There are genetic disparities in the Latinx community because there is little genetic data and studies done for Latinx people. One of the biggest barriers is awareness and access in the Latinx community. (Journal of Genetic Counseling) This totally made sense to me. Both times I received genetic counseling they seemed extremely interested in getting my family to also get genetic testing, at no cost. Which felt weird, because I had some bumps with my own insurance to cover the testing (which they eventually did). These disparities for the Latinx community are not just in genetic counseling. While Latinx people are not considered high risk, breast cancer is the most common diagnosed cancer in Latinx women, it tends to be diagnosed at a later stage, it tends to affect women who are premenopausal (young women), and it has a high mortality rate after diagnosis. My loose interpretation of BRCA VUS is that there are not enough POC of color being tested, being researched, or being educated to determine if are variances are cancer causing or not.

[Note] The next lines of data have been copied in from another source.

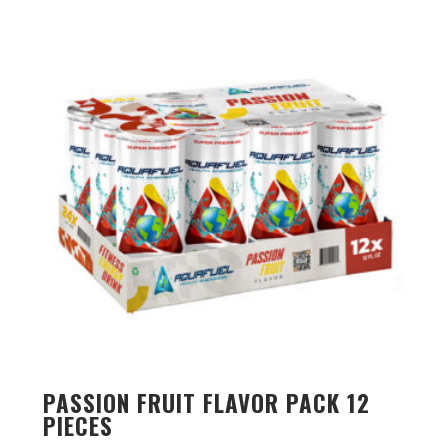
PASSION FRUIT FLAVOR PACK 12
PIECES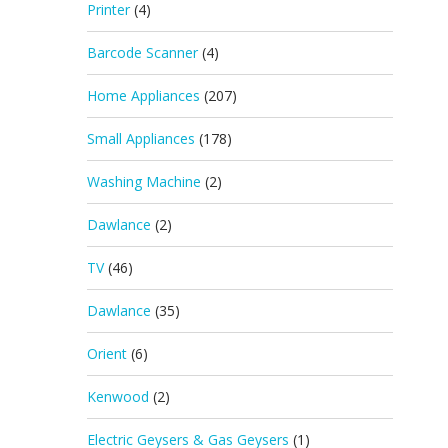
Printer
(4)
Barcode Scanner
(4)
Home Appliances
(207)
Small Appliances
(178)
Washing Machine
(2)
Dawlance
(2)
TV
(46)
Dawlance
(35)
Orient
(6)
Kenwood
(2)
Electric Geysers & Gas Geysers
(1)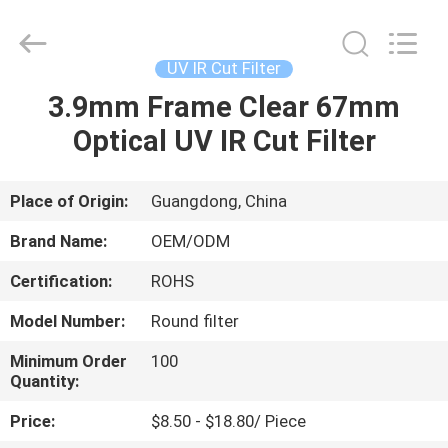
Bright
Shadow
Technology
Ltd..
All
UV IR Cut Filter
Rights
Reserved.
3.9mm Frame Clear 67mm
HOME
Optical UV IR Cut Filter
PRODUCTS
Place of Origin:
Guangdong, China
ABOUT
Brand Name:
OEM/ODM
US
Certification:
ROHS
Model Number:
Round filter
FACTORY
TOUR
Minimum Order
100
Quantity:
Price:
$8.50 - $18.80/ Piece
QUALITY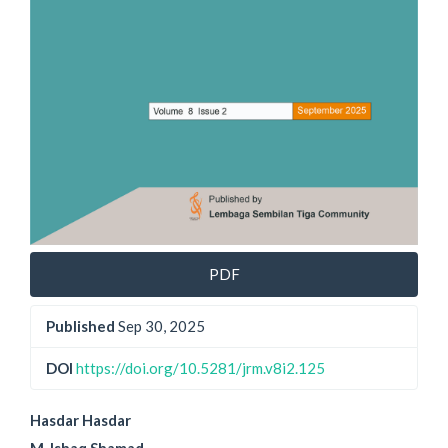
PDF
Published
Sep 30, 2025
DOI
https://doi.org/10.5281/jrm.v8i2.125
Main
Hasdar Hasdar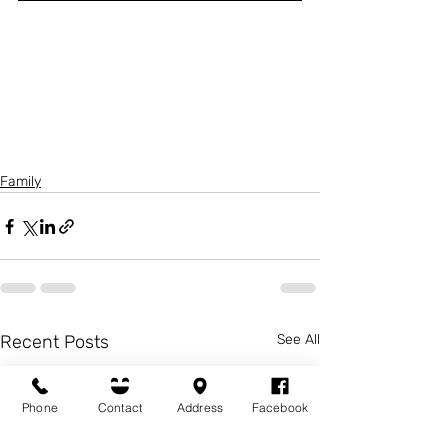
Family
Recent Posts
See All
Phone
Contact
Address
Facebook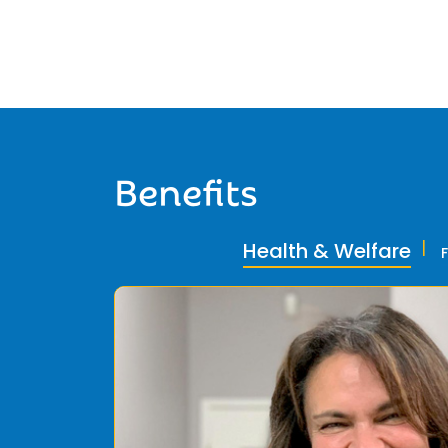
Benefits
Health & Welfare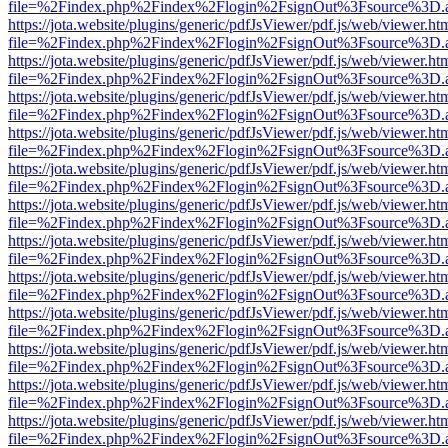
file=%2Findex.php%2Findex%2Flogin%2FsignOut%3Fsource%3D.ame
https://jota.website/plugins/generic/pdfJsViewer/pdf.js/web/viewer.ht
file=%2Findex.php%2Findex%2Flogin%2FsignOut%3Fsource%3D.ame
https://jota.website/plugins/generic/pdfJsViewer/pdf.js/web/viewer.ht
file=%2Findex.php%2Findex%2Flogin%2FsignOut%3Fsource%3D.ame
https://jota.website/plugins/generic/pdfJsViewer/pdf.js/web/viewer.ht
file=%2Findex.php%2Findex%2Flogin%2FsignOut%3Fsource%3D.ame
https://jota.website/plugins/generic/pdfJsViewer/pdf.js/web/viewer.ht
file=%2Findex.php%2Findex%2Flogin%2FsignOut%3Fsource%3D.ame
https://jota.website/plugins/generic/pdfJsViewer/pdf.js/web/viewer.ht
file=%2Findex.php%2Findex%2Flogin%2FsignOut%3Fsource%3D.ame
https://jota.website/plugins/generic/pdfJsViewer/pdf.js/web/viewer.ht
file=%2Findex.php%2Findex%2Flogin%2FsignOut%3Fsource%3D.ame
https://jota.website/plugins/generic/pdfJsViewer/pdf.js/web/viewer.ht
file=%2Findex.php%2Findex%2Flogin%2FsignOut%3Fsource%3D.ame
https://jota.website/plugins/generic/pdfJsViewer/pdf.js/web/viewer.ht
file=%2Findex.php%2Findex%2Flogin%2FsignOut%3Fsource%3D.ame
https://jota.website/plugins/generic/pdfJsViewer/pdf.js/web/viewer.ht
file=%2Findex.php%2Findex%2Flogin%2FsignOut%3Fsource%3D.ame
https://jota.website/plugins/generic/pdfJsViewer/pdf.js/web/viewer.ht
file=%2Findex.php%2Findex%2Flogin%2FsignOut%3Fsource%3D.ame
https://jota.website/plugins/generic/pdfJsViewer/pdf.js/web/viewer.ht
file=%2Findex.php%2Findex%2Flogin%2FsignOut%3Fsource%3D.ame
https://jota.website/plugins/generic/pdfJsViewer/pdf.js/web/viewer.ht
file=%2Findex.php%2Findex%2Flogin%2FsignOut%3Fsource%3D.ame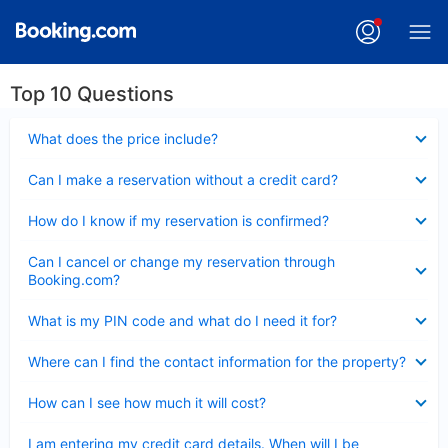
Top 10 Questions
Collapsed
What does the price include?
Collapsed
Can I make a reservation without a credit card?
Collapsed
How do I know if my reservation is confirmed?
Collapsed
Can I cancel or change my reservation through
Booking.com?
Collapsed
What is my PIN code and what do I need it for?
Collapsed
Where can I find the contact information for the property?
Collapsed
How can I see how much it will cost?
Collapsed
I am entering my credit card details. When will I be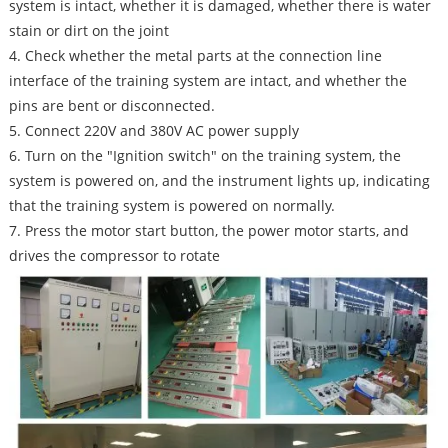
system is intact, whether it is damaged, whether there is water
stain or dirt on the joint
4. Check whether the metal parts at the connection line
interface of the training system are intact, and whether the
pins are bent or disconnected.
5. Connect 220V and 380V AC power supply
6. Turn on the "Ignition switch" on the training system, the
system is powered on, and the instrument lights up, indicating
that the training system is powered on normally.
7. Press the motor start button, the power motor starts, and
drives the compressor to rotate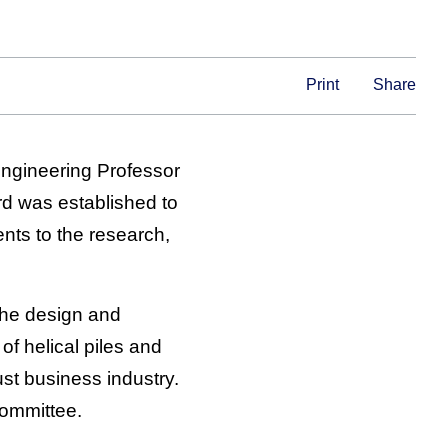
Print
Share
Engineering Professor
d was established to
nts to the research,
the design and
of helical piles and
st business industry.
Committee.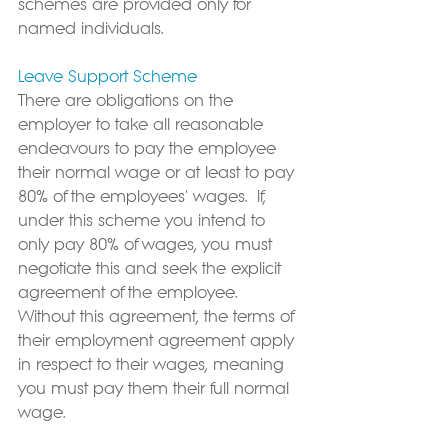
schemes are provided only for 
named individuals.
Leave Support Scheme
There are obligations on the 
employer to take all reasonable 
endeavours to pay the employee 
their normal wage or at least to pay 
80% of the employees' wages.  If, 
under this scheme you intend to 
only pay 80% of wages, you must 
negotiate this and seek the explicit 
agreement of the employee.  
Without this agreement, the terms of 
their employment agreement apply 
in respect to their wages, meaning 
you must pay them their full normal 
wage.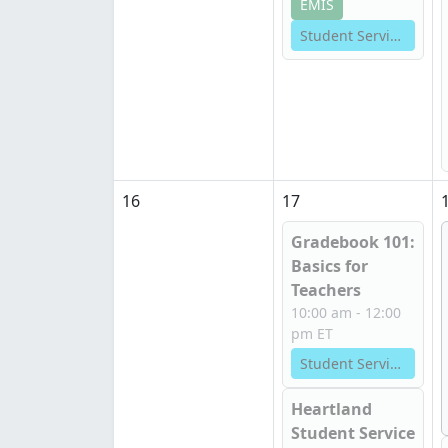
EMIS
Student Services
16
17
Gradebook 101:
Basics for
Teachers
10:00 am - 12:00
pm ET
Student Services
Heartland
Student Service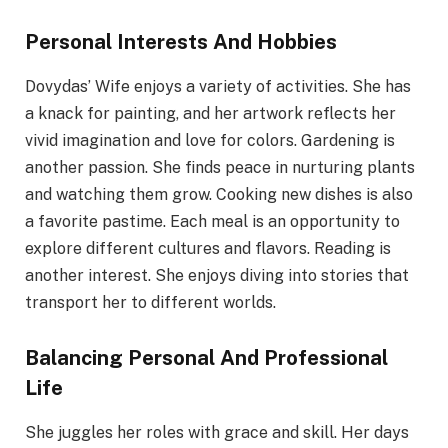
Personal Interests And Hobbies
Dovydas’ Wife enjoys a variety of activities. She has
a knack for painting, and her artwork reflects her
vivid imagination and love for colors. Gardening is
another passion. She finds peace in nurturing plants
and watching them grow. Cooking new dishes is also
a favorite pastime. Each meal is an opportunity to
explore different cultures and flavors. Reading is
another interest. She enjoys diving into stories that
transport her to different worlds.
Balancing Personal And Professional
Life
She juggles her roles with grace and skill. Her days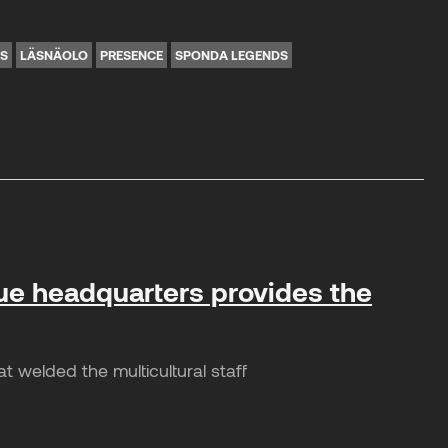
NS
LÄSNÄOLO
PRESENCE
SPONDA LEGENDS
ue headquarters provides the
welded the multicultural staff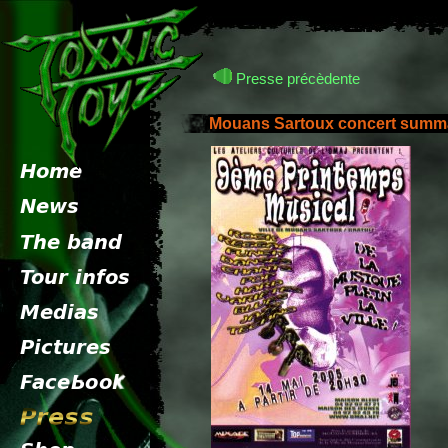
Presse précèdente
Mouans Sartoux concert summ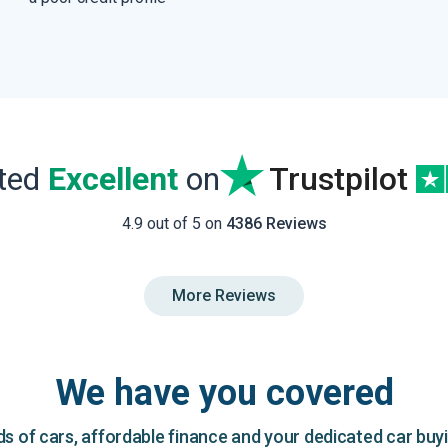
ated
Excellent
on
Trustpilot
4.9 out of 5 on
4386 Reviews
More Reviews
We have you covered
 of cars, affordable finance and your dedicated car buy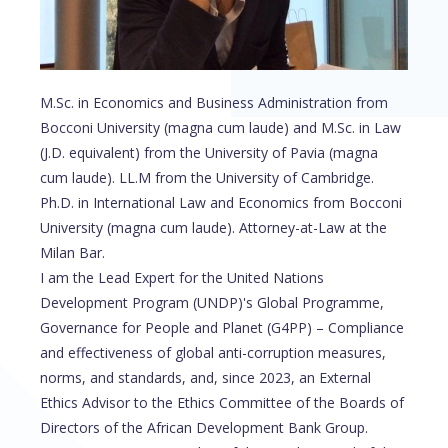
M.Sc. in Economics and Business Administration from
Bocconi University (magna cum laude) and M.Sc. in Law
(J.D. equivalent) from the University of Pavia (magna
cum laude). LL.M from the University of Cambridge.
Ph.D. in International Law and Economics from Bocconi
University (magna cum laude). Attorney-at-Law at the
Milan Bar.
I am the Lead Expert for the United Nations
Development Program (UNDP)'s Global Programme,
Governance for People and Planet (G4PP) – Compliance
and effectiveness of global anti-corruption measures,
norms, and standards, and, since 2023, an External
Ethics Advisor to the Ethics Committee of the Boards of
Directors of the African Development Bank Group.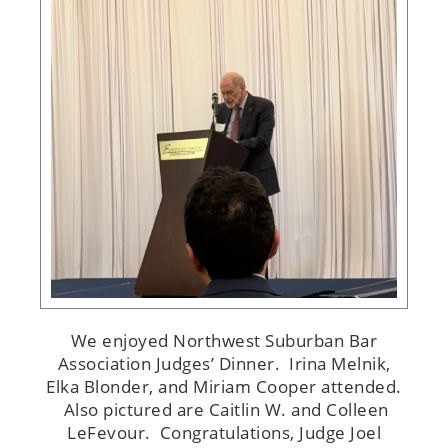
We enjoyed Northwest Suburban Bar
Association Judges’ Dinner. Irina Melnik,
Elka Blonder, and Miriam Cooper attended.
Also pictured are Caitlin W. and Colleen
LeFevour. Congratulations, Judge Joel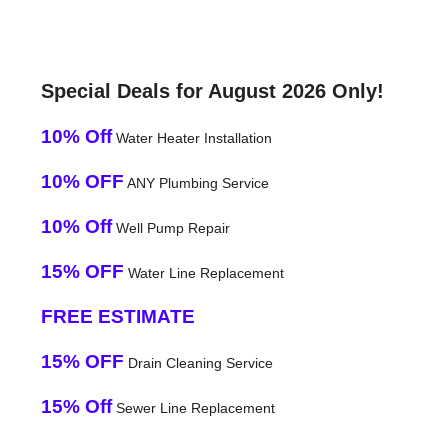
Special Deals for August 2026 Only!
10% Off
Water Heater Installation
10% OFF
ANY Plumbing Service
10% Off
Well Pump Repair
15% OFF
Water Line Replacement
FREE ESTIMATE
15% OFF
Drain Cleaning Service
15% Off
Sewer Line Replacement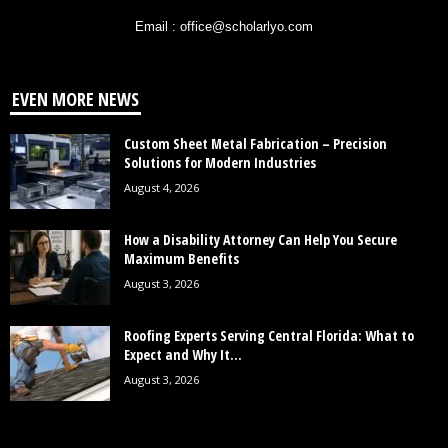
Email : office@scholarlyo.com
EVEN MORE NEWS
Custom Sheet Metal Fabrication – Precision
Solutions for Modern Industries
August 4, 2026
How a Disability Attorney Can Help You Secure
Maximum Benefits
August 3, 2026
Roofing Experts Serving Central Florida: What to
Expect and Why It...
August 3, 2026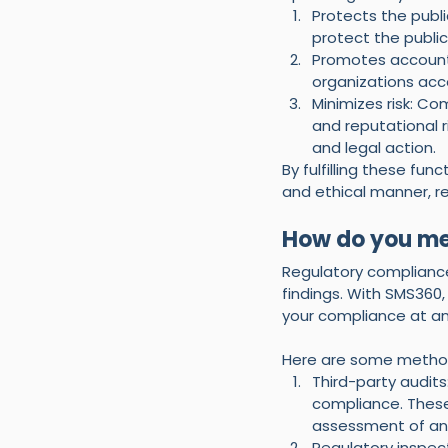
Protects the publi
protect the publi
Promotes accounta
organizations accou
Minimizes risk: Co
and reputational r
and legal action.
By fulfilling these fu
and ethical manner, r
How do you me
Regulatory complianc
findings. With SMS360
your compliance at an
Here are some metho
Third-party audits
compliance. These
assessment of an
Regulatory inspec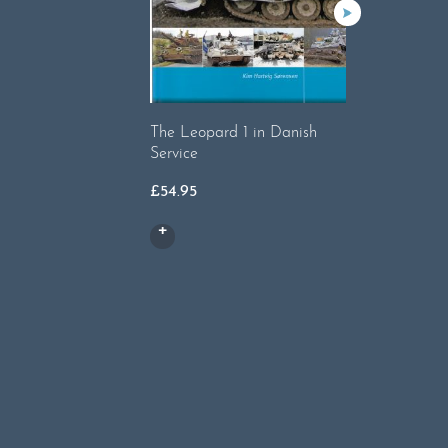
£
17.50
The Leopard 1 in Danish
Service
£
54.95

Now, at the recommendation of both oncology teams they have asked me to reach out to my parents and siblings to be tested. They also think that when my littles turn 18, they should be tested. Breast Cancer is the worst, so is being metastatic. If there is a silver lining out there, it’s that, because of mine and my docs’ diligence, I can help my kids and nieces and nephews hopefully avoid the same fate. When someone is diagnosed with cancer, they begin to collect unique stories worth sharing. For me, the stories most worth sharing are those that will help my people and other people of color.